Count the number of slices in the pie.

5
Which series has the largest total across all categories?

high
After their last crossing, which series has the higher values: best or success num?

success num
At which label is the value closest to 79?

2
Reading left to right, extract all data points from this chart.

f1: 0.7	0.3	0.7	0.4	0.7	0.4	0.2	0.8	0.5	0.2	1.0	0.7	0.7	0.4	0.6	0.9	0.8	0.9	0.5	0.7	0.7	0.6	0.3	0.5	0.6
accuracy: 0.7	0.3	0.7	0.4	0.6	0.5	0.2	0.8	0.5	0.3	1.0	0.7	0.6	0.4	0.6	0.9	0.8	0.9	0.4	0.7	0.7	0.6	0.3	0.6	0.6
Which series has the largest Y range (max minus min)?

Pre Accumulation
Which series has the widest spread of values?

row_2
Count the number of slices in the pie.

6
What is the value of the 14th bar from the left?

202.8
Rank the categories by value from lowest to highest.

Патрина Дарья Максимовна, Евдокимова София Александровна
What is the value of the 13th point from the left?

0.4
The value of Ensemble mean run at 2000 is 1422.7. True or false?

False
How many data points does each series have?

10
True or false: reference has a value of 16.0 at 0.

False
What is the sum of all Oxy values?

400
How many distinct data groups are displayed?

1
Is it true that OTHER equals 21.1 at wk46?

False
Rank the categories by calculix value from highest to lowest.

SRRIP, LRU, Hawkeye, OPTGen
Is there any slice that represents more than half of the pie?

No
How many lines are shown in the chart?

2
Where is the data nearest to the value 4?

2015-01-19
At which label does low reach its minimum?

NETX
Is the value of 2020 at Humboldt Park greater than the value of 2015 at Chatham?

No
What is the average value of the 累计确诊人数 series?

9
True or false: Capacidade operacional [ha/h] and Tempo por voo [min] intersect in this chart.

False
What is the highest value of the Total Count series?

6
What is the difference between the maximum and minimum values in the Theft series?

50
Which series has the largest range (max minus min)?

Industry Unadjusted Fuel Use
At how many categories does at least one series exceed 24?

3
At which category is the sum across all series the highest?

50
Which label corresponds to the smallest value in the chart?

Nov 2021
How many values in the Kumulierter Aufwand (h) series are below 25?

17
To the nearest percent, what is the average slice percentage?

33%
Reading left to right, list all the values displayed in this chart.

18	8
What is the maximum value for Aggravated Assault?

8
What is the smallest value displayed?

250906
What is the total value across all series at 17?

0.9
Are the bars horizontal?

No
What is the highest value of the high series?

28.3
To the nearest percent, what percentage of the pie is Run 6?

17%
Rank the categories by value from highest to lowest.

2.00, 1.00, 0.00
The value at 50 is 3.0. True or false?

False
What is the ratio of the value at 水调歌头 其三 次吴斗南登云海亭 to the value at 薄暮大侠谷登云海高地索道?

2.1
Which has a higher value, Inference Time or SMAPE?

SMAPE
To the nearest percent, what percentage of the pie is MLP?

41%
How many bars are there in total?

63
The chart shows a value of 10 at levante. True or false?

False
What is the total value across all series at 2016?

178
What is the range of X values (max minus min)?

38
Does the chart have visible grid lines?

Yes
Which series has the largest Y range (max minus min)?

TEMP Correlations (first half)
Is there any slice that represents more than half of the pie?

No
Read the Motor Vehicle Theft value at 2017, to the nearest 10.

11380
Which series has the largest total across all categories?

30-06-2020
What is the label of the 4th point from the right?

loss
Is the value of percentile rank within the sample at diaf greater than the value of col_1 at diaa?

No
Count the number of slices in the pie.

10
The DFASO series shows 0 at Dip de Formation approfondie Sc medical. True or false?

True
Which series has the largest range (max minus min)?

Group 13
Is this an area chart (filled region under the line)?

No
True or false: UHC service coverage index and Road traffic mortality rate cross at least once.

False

════════════════

- [TASK STATEMENT]: Copy the lines above exactly, starting from the first line and ending with the line that contains "How many values", including that line.

- [RESPONSE]:
Count the number of slices in the pie.

5
Which series has the largest total across all categories?

high
After their last crossing, which series has the higher values: best or success num?

success num
At which label is the value closest to 79?

2
Reading left to right, extract all data points from this chart.

f1: 0.7	0.3	0.7	0.4	0.7	0.4	0.2	0.8	0.5	0.2	1.0	0.7	0.7	0.4	0.6	0.9	0.8	0.9	0.5	0.7	0.7	0.6	0.3	0.5	0.6
accuracy: 0.7	0.3	0.7	0.4	0.6	0.5	0.2	0.8	0.5	0.3	1.0	0.7	0.6	0.4	0.6	0.9	0.8	0.9	0.4	0.7	0.7	0.6	0.3	0.6	0.6
Which series has the largest Y range (max minus min)?

Pre Accumulation
Which series has the widest spread of values?

row_2
Count the number of slices in the pie.

6
What is the value of the 14th bar from the left?

202.8
Rank the categories by value from lowest to highest.

Патрина Дарья Максимовна, Евдокимова София Александровна
What is the value of the 13th point from the left?

0.4
The value of Ensemble mean run at 2000 is 1422.7. True or false?

False
How many data points does each series have?

10
True or false: reference has a value of 16.0 at 0.

False
What is the sum of all Oxy values?

400
How many distinct data groups are displayed?

1
Is it true that OTHER equals 21.1 at wk46?

False
Rank the categories by calculix value from highest to lowest.

SRRIP, LRU, Hawkeye, OPTGen
Is there any slice that represents more than half of the pie?

No
How many lines are shown in the chart?

2
Where is the data nearest to the value 4?

2015-01-19
At which label does low reach its minimum?

NETX
Is the value of 2020 at Humboldt Park greater than the value of 2015 at Chatham?

No
What is the average value of the 累计确诊人数 series?

9
True or false: Capacidade operacional [ha/h] and Tempo por voo [min] intersect in this chart.

False
What is the highest value of the Total Count series?

6
What is the difference between the maximum and minimum values in the Theft series?

50
Which series has the largest range (max minus min)?

Industry Unadjusted Fuel Use
At how many categories does at least one series exceed 24?

3
At which category is the sum across all series the highest?

50
Which label corresponds to the smallest value in the chart?

Nov 2021
How many values in the Kumulierter Aufwand (h) series are below 25?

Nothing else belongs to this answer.